Introduction
If you, like me have a linux only environment running on your system, you will run into upgrade issues once in a while. I recently found that I wanted to use the tpm chip on my laptop, a HP Probook 440 G3, to decrypt my luks partition in an automated way. And knowing that things will benefit me, from using the latest standard, it found that I should upgrade my tpm chip from 1.2 to the 2.0 standard, which is apparently possible with some of the chips.
I was lucky, I thought, as I got a laptop that supports the upgrade operation according to the support document from hp link.
Installing the tpm-tools on my Ubuntu 18.04 installation, quickly pointed me to the fact that I was running firmware version 1.2.6.40, so that meant I could upgrade.
Prepare the upgrade
Great that HP has a firmware upgrade available for windows with a windows installer, but how to use it on Linux? This turned out to be a bit of a challenge.

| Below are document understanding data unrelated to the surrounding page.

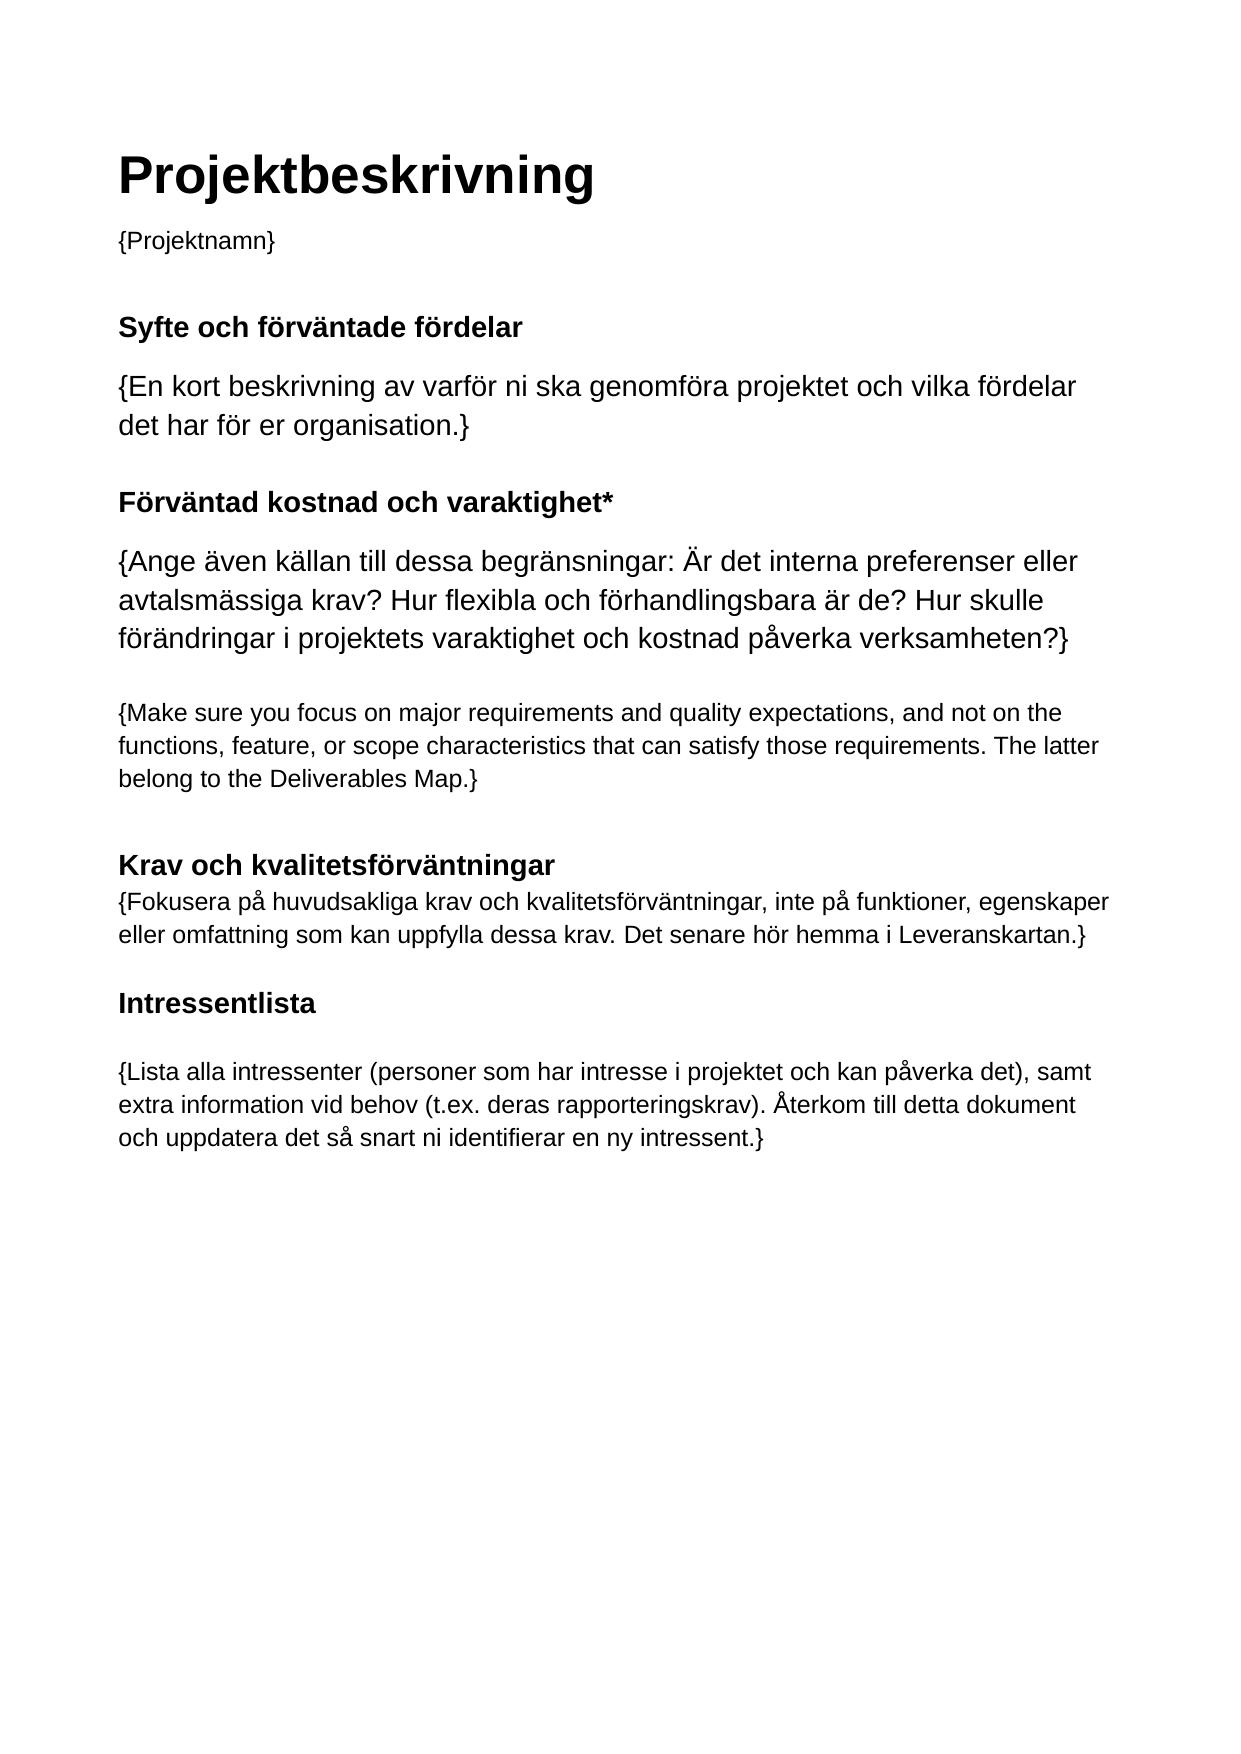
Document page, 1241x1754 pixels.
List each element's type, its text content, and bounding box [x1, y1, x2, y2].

subtitle Syfte och förväntade fördelar [118, 310, 1122, 343]
subtitle {En kort beskrivning av varför ni ska genomföra projektet och vilka fördelar det har för er organisation.} Förväntad kostnad och varaktighet* [118, 369, 1122, 518]
text {Make sure you focus on major requirements and quality expectations, and not on the functions, feature, or scope characteristics that can satisfy those requirements. The latter belong to the Deliverables Map.} [118, 698, 1122, 793]
text {Projektnamn} [118, 226, 1122, 255]
subtitle Krav och kvalitetsförväntningar [118, 848, 1122, 882]
subtitle {Ange även källan till dessa begränsningar: Är det interna preferenser eller avtalsmässiga krav? Hur flexibla och förhandlingsbara är de? Hur skulle förändringar i projektets varaktighet och kostnad påverka verksamheten?} [118, 544, 1122, 693]
text {Fokusera på huvudsakliga krav och kvalitetsförväntningar, inte på funktioner, egenskaper eller omfattning som kan uppfylla dessa krav. Det senare hör hemma i Leveranskartan.} Intressentlista {Lista alla intressenter (personer som har intresse i projektet och kan påverka det), samt extra information vid behov (t.ex. deras rapporteringskrav). Återkom till detta dokument och uppdatera det så snart ni identifierar en ny intressent.} [118, 887, 1122, 1152]
subtitle Projektbeskrivning [118, 143, 1122, 204]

Extracting the firmware was simple, my wine installation was perfectly capable of running the installer package from hp, that gave me a directory with the various firmware files. The tricky part was, how to perform the actual upgrade. This turned out to be a bit of an issue, but solvable.
Failed attempts
Initially I thought, that I could tread the bin file as a regular bios upgrade. So placed it in the various possible directories where a bios upgrade should be placed, so that the uefi can pick it up. But none of the worked.
I started looking into a usb stick based windows installation, so that I could run the installer, but all I read about that, was a lot of trouble.
Even started thinking of just accepting the fact that a upgrade is not possible from linux and started reading about luks tpm1.2 options.
Final solution
By accident, I found that Chromebooks run a same brand tpm, as that my computer has. So that means that it should be possible to get the system upgraded in some way. Searching github, finally gave me the following repo
And this tool worked perfectly, using the following steps. The limitation is, that it only builds against openssl 1.0 and not 1.1, as far as I could tell.
# Make sure build tools are installed
sudo apt install build-essentials libssl-dev git-core
# Clone, I forked so I have a stable reference for this blog
git clone https://github.com/woutervb/infineon-firmware-updater.git
cd infineon-firmware-update/TPMFactoryUpd
make
This did work for me, so it is doable on at least a Ubuntu 18.04 installation.
Then I copied the correct BIN file from the wine directory to the directory I performed the build and executed the following command:
sudo ./TPMFactoryUpd -update tpm12-PP -firmware TPM12_6.40.190.0_to_TPM20_7.62.3126.0.BIN
Crossed my fingers and the upgrade succeeded. Went into the bios to validate and indeed it is now marked as a TPM 2.0 compatible device. Since I was in the bios, took the options to clear the content of the chip, so I could use it for another project.